“En el
principio existía el Verbo”. Así empieza el Evangelio de San Juan que se repite
todos los años por Navidad. “El Verbo era la luz verdadera, que alumbra a todo hombre
(…) La luz brilla en la tiniebla, y la tiniebla no lo recibió (…) Vino a su
casa, y los suyos no le recibieron. Pero a cuantos le recibieron, les dio poder
de ser hijos de Dios”.
Estas
palabras no dejan de estremecerme año tras año. ¿Cómo es posible que el hombre
prefiera malvivir en las tinieblas, andar a tientas pisándose unos a otros y tropezando
mil veces con la misma piedra (el egoísmo)?
La
única explicación que encuentro es el amor desinteresado y arriesgado de Dios. Él nos da lo mejor que tiene (Cristo) respetando nuestra libertad de cerrar la
puerta y ventanas de nuestra casa. Afortunadamente, este no es el final de la
historia: “Pero a cuantos le recibieron, les dio el poder de ser hijos de Dios”. Traduzco: de vivir en la paz de los hijos de Dios; de verlo todo a la luz de Cristo para
encontrar el sentido profundo a la vida y la muerte; de conseguir la fuerza de
voluntad necesaria para superar nuestra condición egoísta.
2022
años después podemos preguntarnos: ¿Ha fracasado Dios? ¿Sirvió para algo la
venida de Cristo?
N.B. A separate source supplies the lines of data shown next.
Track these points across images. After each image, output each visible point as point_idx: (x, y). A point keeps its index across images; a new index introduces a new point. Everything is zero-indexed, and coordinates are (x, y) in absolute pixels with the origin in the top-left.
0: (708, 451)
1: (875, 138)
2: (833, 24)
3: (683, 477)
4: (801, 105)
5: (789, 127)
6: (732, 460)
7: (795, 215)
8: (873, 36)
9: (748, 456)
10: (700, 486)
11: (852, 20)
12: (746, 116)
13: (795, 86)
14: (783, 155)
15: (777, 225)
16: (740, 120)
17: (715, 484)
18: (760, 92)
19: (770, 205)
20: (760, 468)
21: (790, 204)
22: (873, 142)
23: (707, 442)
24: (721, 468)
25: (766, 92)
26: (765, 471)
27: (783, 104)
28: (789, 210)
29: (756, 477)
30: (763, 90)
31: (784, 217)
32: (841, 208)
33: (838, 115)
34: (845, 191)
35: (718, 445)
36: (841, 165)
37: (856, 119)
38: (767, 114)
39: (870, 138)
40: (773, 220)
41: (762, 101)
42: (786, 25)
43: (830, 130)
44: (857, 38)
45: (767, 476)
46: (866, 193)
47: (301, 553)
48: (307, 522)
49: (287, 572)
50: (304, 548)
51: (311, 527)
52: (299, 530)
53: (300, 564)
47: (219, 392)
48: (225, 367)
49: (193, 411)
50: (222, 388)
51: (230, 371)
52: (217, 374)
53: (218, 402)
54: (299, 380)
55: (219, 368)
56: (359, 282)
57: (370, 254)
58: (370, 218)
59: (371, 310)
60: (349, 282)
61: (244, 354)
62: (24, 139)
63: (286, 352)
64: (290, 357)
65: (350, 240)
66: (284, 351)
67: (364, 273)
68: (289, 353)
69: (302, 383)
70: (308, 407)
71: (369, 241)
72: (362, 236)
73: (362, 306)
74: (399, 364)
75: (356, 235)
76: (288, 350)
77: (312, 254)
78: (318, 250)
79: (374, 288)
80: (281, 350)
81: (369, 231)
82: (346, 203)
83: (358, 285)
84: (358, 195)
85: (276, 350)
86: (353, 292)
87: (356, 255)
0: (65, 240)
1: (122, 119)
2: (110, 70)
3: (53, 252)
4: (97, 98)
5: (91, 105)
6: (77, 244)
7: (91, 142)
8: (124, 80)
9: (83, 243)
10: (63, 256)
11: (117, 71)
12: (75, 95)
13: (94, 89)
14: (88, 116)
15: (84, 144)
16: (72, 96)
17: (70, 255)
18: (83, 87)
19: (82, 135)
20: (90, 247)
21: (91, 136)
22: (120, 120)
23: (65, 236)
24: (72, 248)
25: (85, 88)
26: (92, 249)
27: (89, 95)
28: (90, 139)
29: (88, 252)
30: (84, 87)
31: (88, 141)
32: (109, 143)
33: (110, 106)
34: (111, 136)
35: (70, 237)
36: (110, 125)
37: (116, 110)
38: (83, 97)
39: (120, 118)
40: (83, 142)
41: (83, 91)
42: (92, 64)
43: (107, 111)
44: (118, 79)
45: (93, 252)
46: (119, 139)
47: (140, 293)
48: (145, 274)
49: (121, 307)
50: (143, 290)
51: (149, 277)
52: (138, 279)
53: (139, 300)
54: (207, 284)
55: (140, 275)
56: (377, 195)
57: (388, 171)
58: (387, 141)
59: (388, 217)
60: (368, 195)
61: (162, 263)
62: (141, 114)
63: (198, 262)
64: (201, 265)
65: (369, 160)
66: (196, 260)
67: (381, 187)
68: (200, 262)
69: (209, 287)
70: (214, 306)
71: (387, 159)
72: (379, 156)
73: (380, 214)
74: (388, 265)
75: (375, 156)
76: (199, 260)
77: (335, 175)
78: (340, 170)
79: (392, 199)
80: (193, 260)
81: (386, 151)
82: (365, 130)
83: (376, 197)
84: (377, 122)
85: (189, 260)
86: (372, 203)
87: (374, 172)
La mejor respuesta la ofrecen la vida y obras de tantos santos
repartidos a lo largo de estos veinte siglos. Las preguntas anteriores también
pueden enunciarse en clave personal. ¿Qué pasa cuando camino mirándome al ombligo?
¿Y cuando trato de seguir los pasos de Jesús?
Quien albergue alguna duda pregunte a las personas que le rodean, empezando por su
cónyuge e hijos. El riesgo que afrontó Dios al encarnarse habrá valido la
pena si alguien regresa del Portal de Belén dispuesto a arrimar el hombro para mejorar la convivencia familiar.